So, what means are now available for reducing
the tax charge? First, it is still possible
to transfer assets without limit of value as
unconditional gifts or as transfers to bare
trusts. These are known as ‘Potentially
Exempt Transfers’, and they become exempt
from Inheritance Tax after seven years, having
meanwhile been subject to a reducing tax charge.
In addition, there are a number of exemptions
which take the gifted assets out of the donor’s
estate with immediate effect. Small gifts of
up to £250 each can be made to a series
of individuals each year and up to £3,000
given to a different person. On top of this,
up to £5,000 can be given to children
tax-free on marriage.
Another important exemption is available for
regular gifts made out of surplus income. In
order to qualify for the exemption, the gifts
must satisfy three conditions. They must be
regular and reasonably consistent in amount;
they must be made out of income; and they must
not affect the standard of living of the donor.
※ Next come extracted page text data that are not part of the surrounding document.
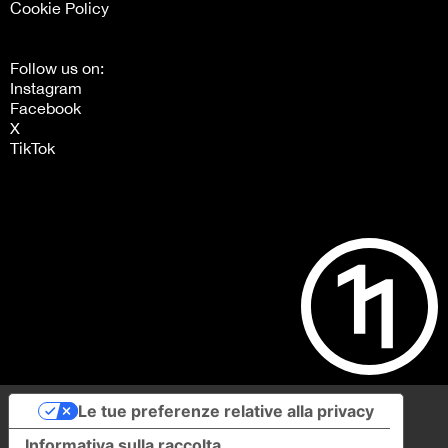
Cookie Policy
Follow us on:
Instagram
Facebook
X
TikTok
Le tue preferenze relative alla privacy
Informativa sulla raccolta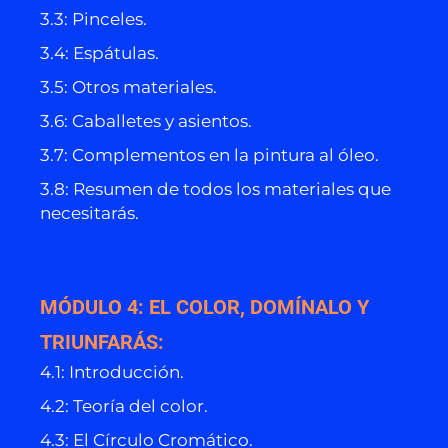
3.3: Pinceles.
3.4: Espátulas.
3.5: Otros materiales.
3.6: Caballetes y asientos.
3.7: Complementos en la pintura al óleo.
3.8: Resumen de todos los materiales que
necesitarás.
MÓDULO 4: EL COLOR, DOMÍNALO Y
TRIUNFARÁS:
4.1: Introducción.
4.2: Teoría del color.
4.3: El Círculo Cromático.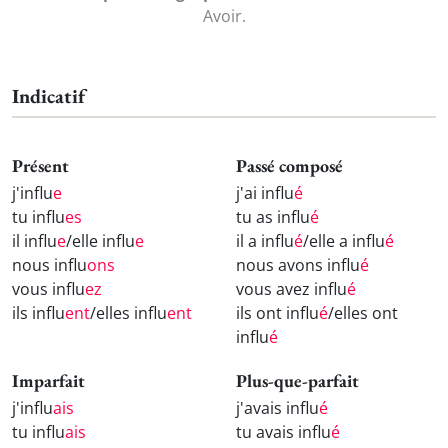
Avoir.
Indicatif
Présent
Passé composé
j'influ
e
j'ai influ
é
tu influ
es
tu as influ
é
il influ
e
/elle influ
e
il a influ
é
/elle a influ
é
nous influ
ons
nous avons influ
é
vous influ
ez
vous avez influ
é
ils influ
ent
/elles influ
ent
ils ont influ
é
/elles ont
influ
é
Imparfait
Plus-que-parfait
j'influ
ais
j'avais influ
é
tu influ
ais
tu avais influ
é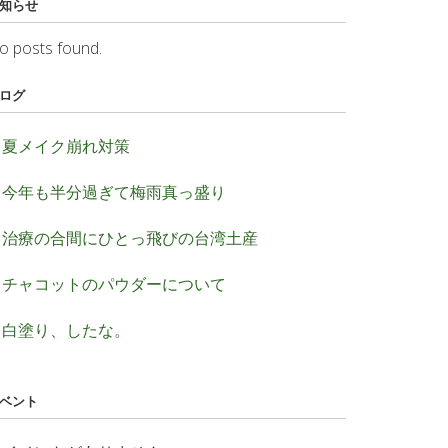
知らせ
o posts found.
ログ
夏メイク崩れ対策
今年も半分過ぎて梅雨真っ盛り
治療の合間にひとっ飛びの台湾土産
チャコットのパウダーについて
白塗り、したな。
ベント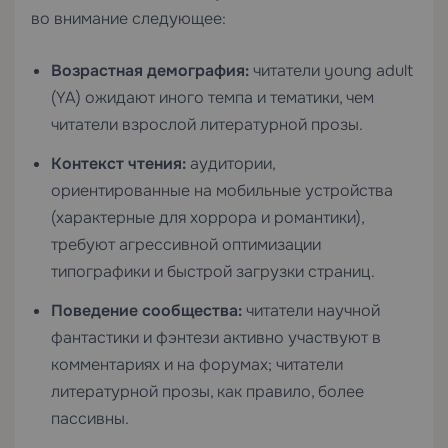
во внимание следующее:
Возрастная демография:
читатели young adult
(YA) ожидают иного темпа и тематики, чем
читатели взрослой литературной прозы.
Контекст чтения:
аудитории,
ориентированные на мобильные устройства
(характерные для хоррора и романтики),
требуют агрессивной оптимизации
типографики и быстрой загрузки страниц.
Поведение сообщества:
читатели научной
фантастики и фэнтези активно участвуют в
комментариях и на форумах; читатели
литературной прозы, как правило, более
пассивны.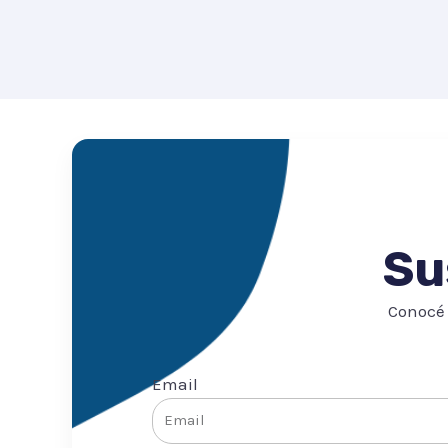
Su
Conocé 
Email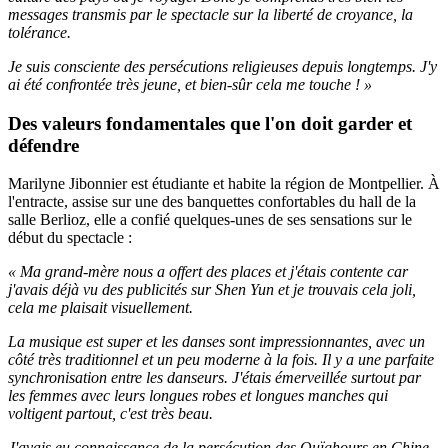
messages transmis par le spectacle sur la liberté de croyance, la
tolérance.
Je suis consciente des persécutions religieuses depuis longtemps. J'y
ai été confrontée très jeune, et bien-sûr cela me touche ! »
Des valeurs fondamentales que l'on doit garder et
défendre
Marilyne Jibonnier est étudiante et habite la région de Montpellier. À
l'entracte, assise sur une des banquettes confortables du hall de la
salle Berlioz, elle a confié quelques-unes de ses sensations sur le
début du spectacle :
« Ma grand-mère nous a offert des places et j'étais contente car
j'avais déjà vu des publicités sur Shen Yun et je trouvais cela joli,
cela me plaisait visuellement.
La musique est super et les danses sont impressionnantes, avec un
côté très traditionnel et un peu moderne à la fois. Il y a une parfaite
synchronisation entre les danseurs. J'étais émerveillée surtout par
les femmes avec leurs longues robes et longues manches qui
voltigent partout, c'est très beau.
J'avais eu connaissance de la persécution des Ouïghours en Chine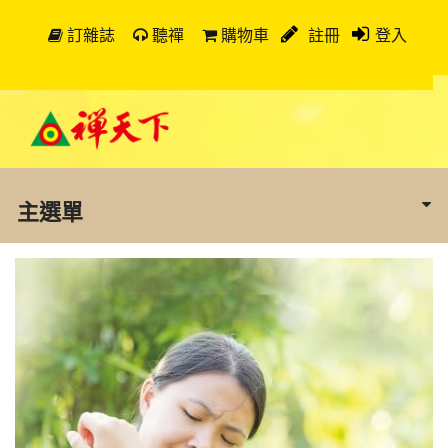
訂雜誌
聽禪
購物車
註冊
登入
主選單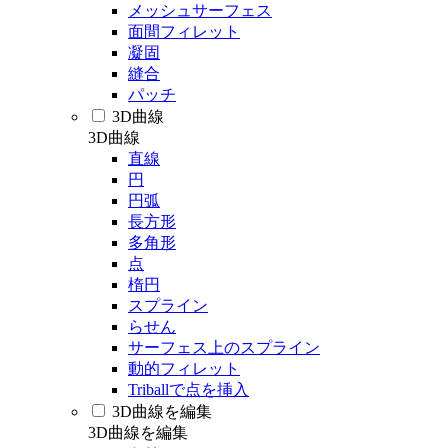
メッシュサーフェス
面間フィレット
凝固
縫合
パッチ
3D曲線
3D曲線
直線
円
円弧
長方形
多角形
点
楕円
スプライン
らせん
サーフェス上のスプライン
動的フィレット
Triballで点を挿入
3D曲線を編集
3D曲線を編集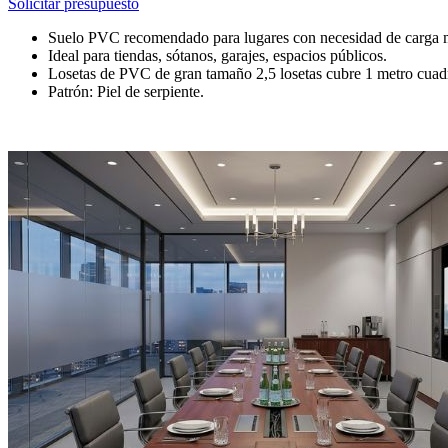
Solicitar presupuesto
Suelo PVC recomendado para lugares con necesidad de carga 
Ideal para tiendas, sótanos, garajes, espacios públicos.
Losetas de PVC de gran tamaño 2,5 losetas cubre 1 metro cua
Patrón: Piel de serpiente.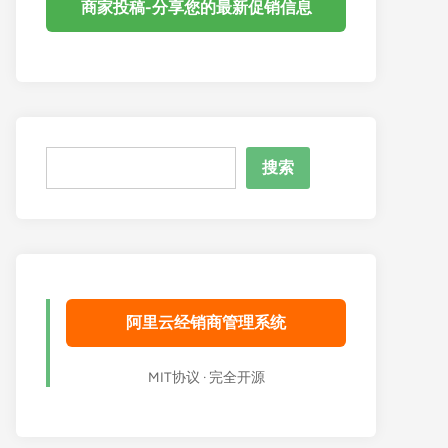
商家投稿-分享您的最新促销信息
搜
搜索
索
阿里云经销商管理系统
MIT协议 · 完全开源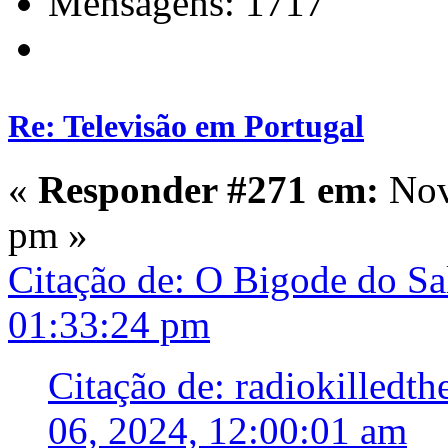
Mensagens: 1717
Re: Televisão em Portugal
«
Responder #271 em:
Nov
pm »
Citação de: O Bigode do S
01:33:24 pm
Citação de: radiokille
06, 2024, 12:00:01 am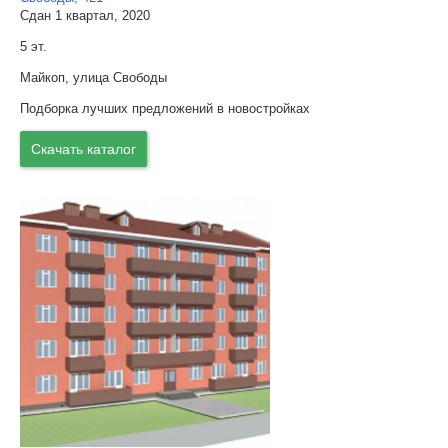
Сдан 1 квартал, 2020
5 эт.
Майкоп, улица Свободы
Подборка лучших предложений в новостройках
Скачать каталог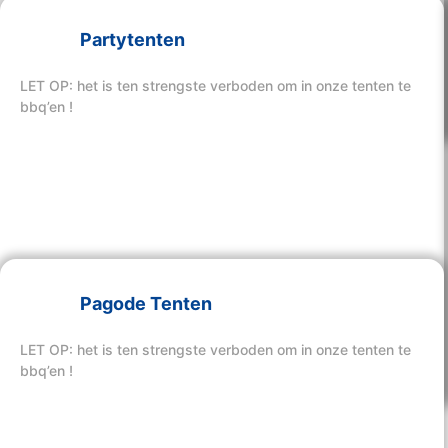
Partytenten
Bekijk hier onze tenten
LET OP: het is ten strengste verboden om in onze tenten te
bbq’en !
Pagode Tenten
Bekijk hier onze tenten
LET OP: het is ten strengste verboden om in onze tenten te
bbq’en !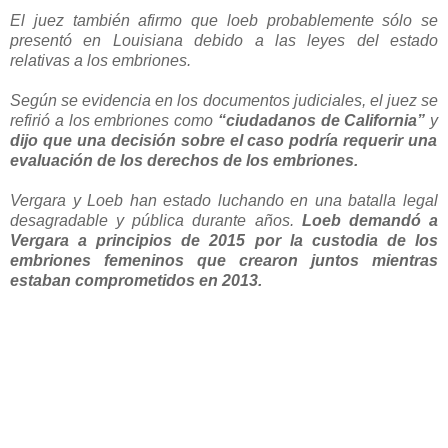
El juez también afirmo que loeb probablemente sólo se
presentó en Louisiana debido a las leyes del estado
relativas a los embriones.
Según se evidencia en los documentos judiciales, el juez se
refirió a los embriones como
“ciudadanos de California”
y
dijo que una decisión sobre el caso podría requerir una
evaluación de los derechos de los embriones.
Vergara y Loeb han estado luchando en una batalla legal
desagradable y pública durante años.
Loeb demandó a
Vergara a principios de 2015 por la custodia de los
embriones femeninos que crearon juntos mientras
estaban comprometidos en 2013.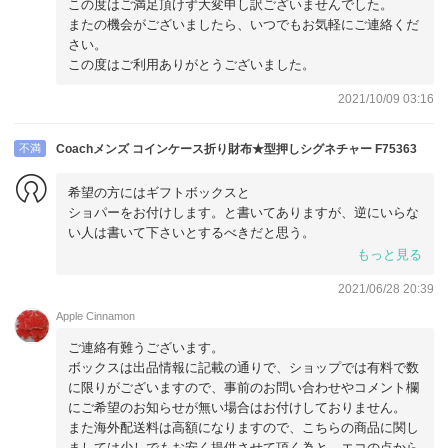
この度はご満足頂けず大変申し訳ございませんでした。
またの機会がございましたら、いつでもお気軽にご連絡くだ
さい。
この度はご利用ありがとうございました。
2021/10/09 03:16
不満
Coachメンズ コインケース折り財布★型押しシグネチャー F75363
希望の方にはギフトボックスと
ショパーをお付けします。と書いてありますが、逆にいらな
い人は書いて下さいとするべきだと思う。
写真を載せているので。
もっと見る
海外からの発送ならもう少し箱に入れて梱包するなど配慮す
2021/06/28 20:39
るべき。
どこかの国のような、雑な梱包だったので残念です。このサ
Apple Cinnamon
イトは何度か利用してますが今回はガッカリです。
ご連絡有難うございます。
ボックスは出品情報に記載の通りで、ショップでは有料で数
に限りがございますので、事前のお問い合わせやコメント欄
にご希望のお知らせが無い場合はお付けしておりません。
また海外配送料は高額になりますので、こちらの商品に関し
ましては少しでもお安く提供させて頂く為と、エコの点から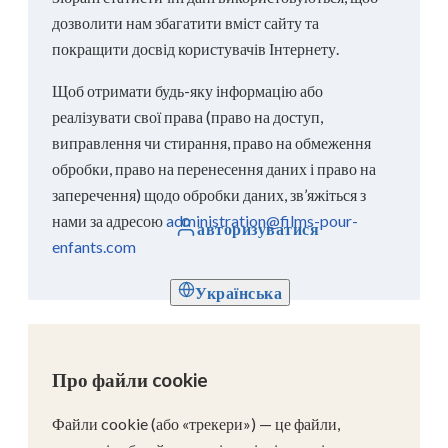
дозволити нам збагатити вміст сайту та
покращити досвід користувачів Інтернету.
Щоб отримати будь-яку інформацію або
реалізувати свої права (право на доступ,
виправлення чи стирання, право на обмеження
обробки, право на перенесення даних і право на
заперечення) щодо обробки даних, зв’яжіться з
нами за адресою
administration@films-pour-
авторизуватися
enfants.com
Українська
Про файли cookie
Файли cookie (або «трекери») — це файли,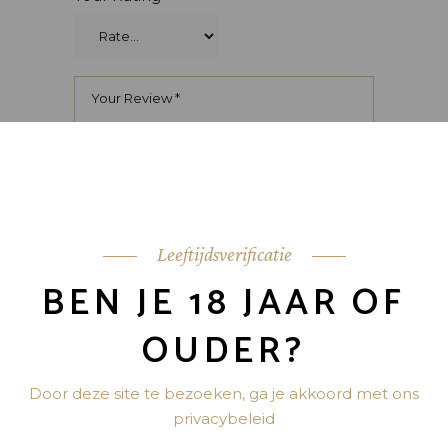
Leeftijdsverificatie
BEN JE 18 JAAR OF
OUDER?
Door deze site te bezoeken, ga je akkoord met ons
privacybeleid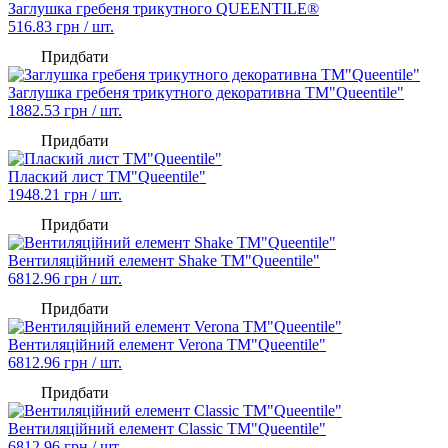
Заглушка гребеня трикутного QUEENTILE®
516.83
грн / шт.
Придбати
Заглушка гребеня трикутного декоративна TM"Queentile"
1882.53
грн / шт.
Придбати
Плаский лист TM"Queentile"
1948.21
грн / шт.
Придбати
Вентиляційний елемент Shake TM"Queentile"
6812.96
грн / шт.
Придбати
Вентиляційний елемент Verona TM"Queentile"
6812.96
грн / шт.
Придбати
Вентиляційний елемент Classic TM"Queentile"
6812.96
грн / шт.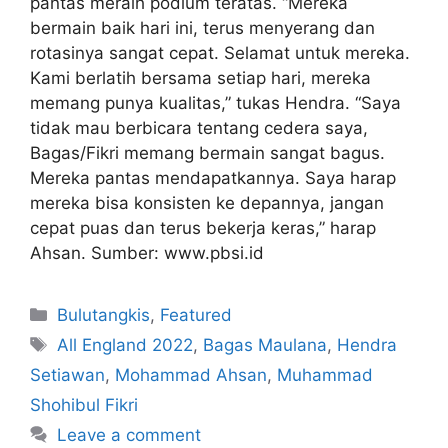
pantas meraih podium teratas. “Mereka
bermain baik hari ini, terus menyerang dan
rotasinya sangat cepat. Selamat untuk mereka.
Kami berlatih bersama setiap hari, mereka
memang punya kualitas,” tukas Hendra. “Saya
tidak mau berbicara tentang cedera saya,
Bagas/Fikri memang bermain sangat bagus.
Mereka pantas mendapatkannya. Saya harap
mereka bisa konsisten ke depannya, jangan
cepat puas dan terus bekerja keras,” harap
Ahsan. Sumber: www.pbsi.id
Bulutangkis
,
Featured
All England 2022
,
Bagas Maulana
,
Hendra
Setiawan
,
Mohammad Ahsan
,
Muhammad
Shohibul Fikri
Leave a comment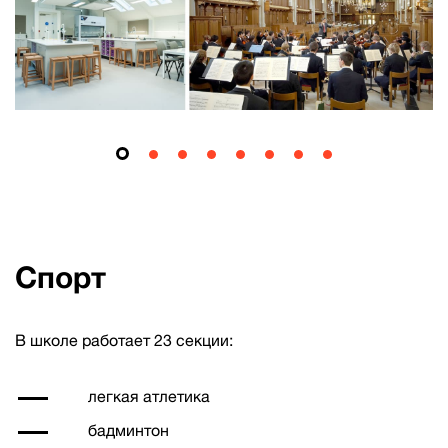
Спорт
В школе работает 23 секции:
легкая атлетика
бадминтон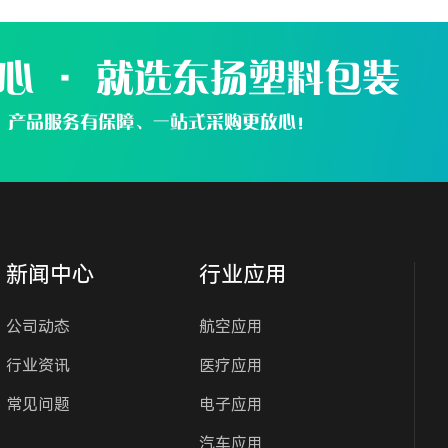
心 · 就选东扬塑料包装
、产品服务有保障、一站式采购更放心！
新闻中心
行业应用
公司动态
航空应用
行业资讯
医疗应用
常见问题
电子应用
汽车应用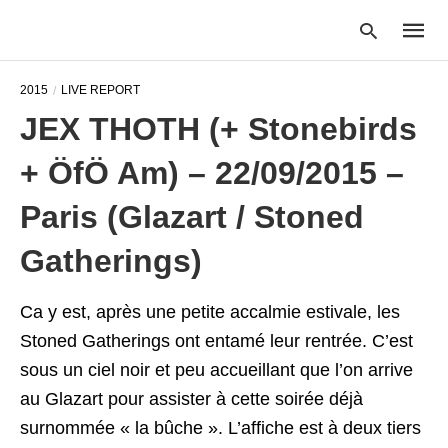
2015
LIVE REPORT
JEX THOTH (+ Stonebirds
Type
+ ÖfÖ Am) – 22/09/2015 –
your
searc
query
Paris (Glazart / Stoned
and
hit
Gatherings)
enter:
Ca y est, après une petite accalmie estivale, les
Stoned Gatherings ont entamé leur rentrée. C’est
sous un ciel noir et peu accueillant que l’on arrive
au Glazart pour assister à cette soirée déjà
surnommée « la bûche ». L’affiche est à deux tiers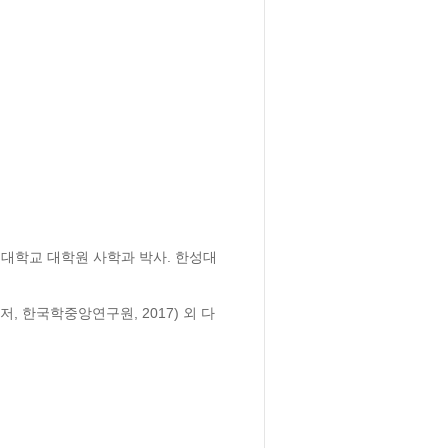
세대학교 대학원 사학과 박사. 한성대
, 한국학중앙연구원, 2017) 외 다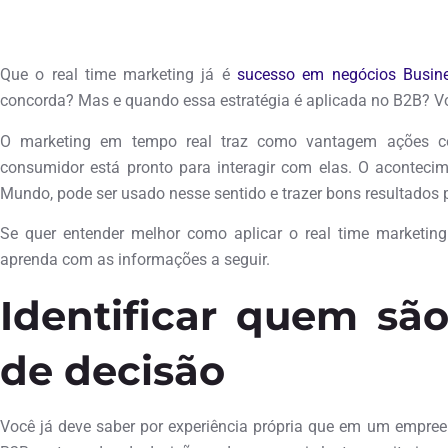
agosto 13, 2018
Que o real time marketing já é
sucesso em negócios Busin
concorda? Mas e quando essa estratégia é aplicada no B2B? Vo
O marketing em tempo real traz como vantagem ações c
consumidor está pronto para interagir com elas. O acontec
Mundo, pode ser usado nesse sentido e trazer bons resultados
Se quer entender melhor como aplicar o real time marketing
aprenda com as informações a seguir.
Identificar quem sã
de decisão
Você já deve saber por experiência própria que em um empre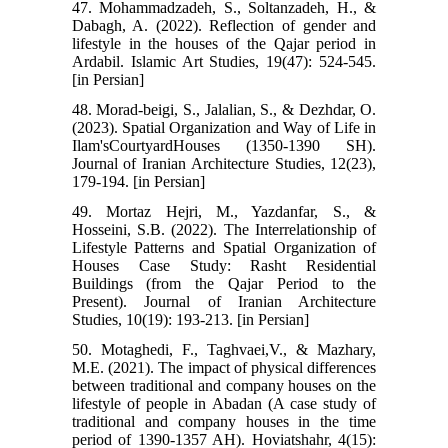
47. Mohammadzadeh, S., Soltanzadeh, H., &
Dabagh, A. (2022). Reflection of gender and
lifestyle in the houses of the Qajar period in
Ardabil. Islamic Art Studies, 19(47): 524-545.
[in Persian]
48. Morad-beigi, S., Jalalian, S., & Dezhdar, O.
(2023). Spatial Organization and Way of Life in
Ilam'sCourtyardHouses (1350-1390 SH).
Journal of Iranian Architecture Studies, 12(23),
179-194. [in Persian]
49. Mortaz Hejri, M., Yazdanfar, S., &
Hosseini, S.B. (2022). The Interrelationship of
Lifestyle Patterns and Spatial Organization of
Houses Case Study: Rasht Residential
Buildings (from the Qajar Period to the
Present). Journal of Iranian Architecture
Studies, 10(19): 193-213. [in Persian]
50. Motaghedi, F., Taghvaei,V., & Mazhary,
M.E. (2021). The impact of physical differences
between traditional and company houses on the
lifestyle of people in Abadan (A case study of
traditional and company houses in the time
period of 1390-1357 AH). Hoviatshahr, 4(15):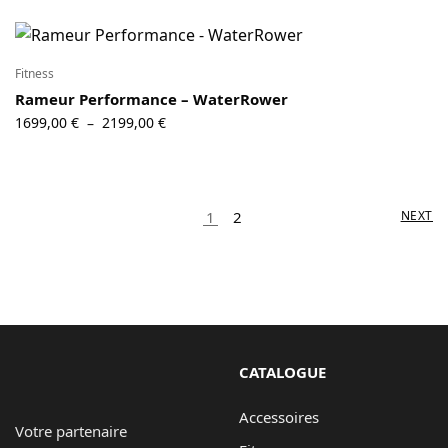
Fitness
Rameur Performance – WaterRower
Plage de
1699,00
€
2199,00
€
–
prix :
1699,00 €
à
2199,00 €
1
2
NEXT
CATALOGUE
Accessoires
Votre partenaire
Anyone claiming the gifts out of income relief
will need to keep meticulous records showing
their income, the tax paid and their living
expenses, so as to be able to demonstrate that
the amount given away each year was genuinely
surplus to their needs.
Certain business assets also qualify for 100%
exemption if they satisfy the requirements for
Business Property relief, notably that the asset
must have been held for at least two years before
death and that the business must be a commercial
one and not an investment business.
The business vehicle can be that of a sole trader
or a partnership or an unquoted company; and
for this purpose ‘unquoted’ means
not quoted on a recognised stock exchange. So
AIM-listed shares do qualify for relief. Similarly,
a property used for agriculture would qualify
for Agricultural Property Relief, which again
would make it eligible for 100% exemption.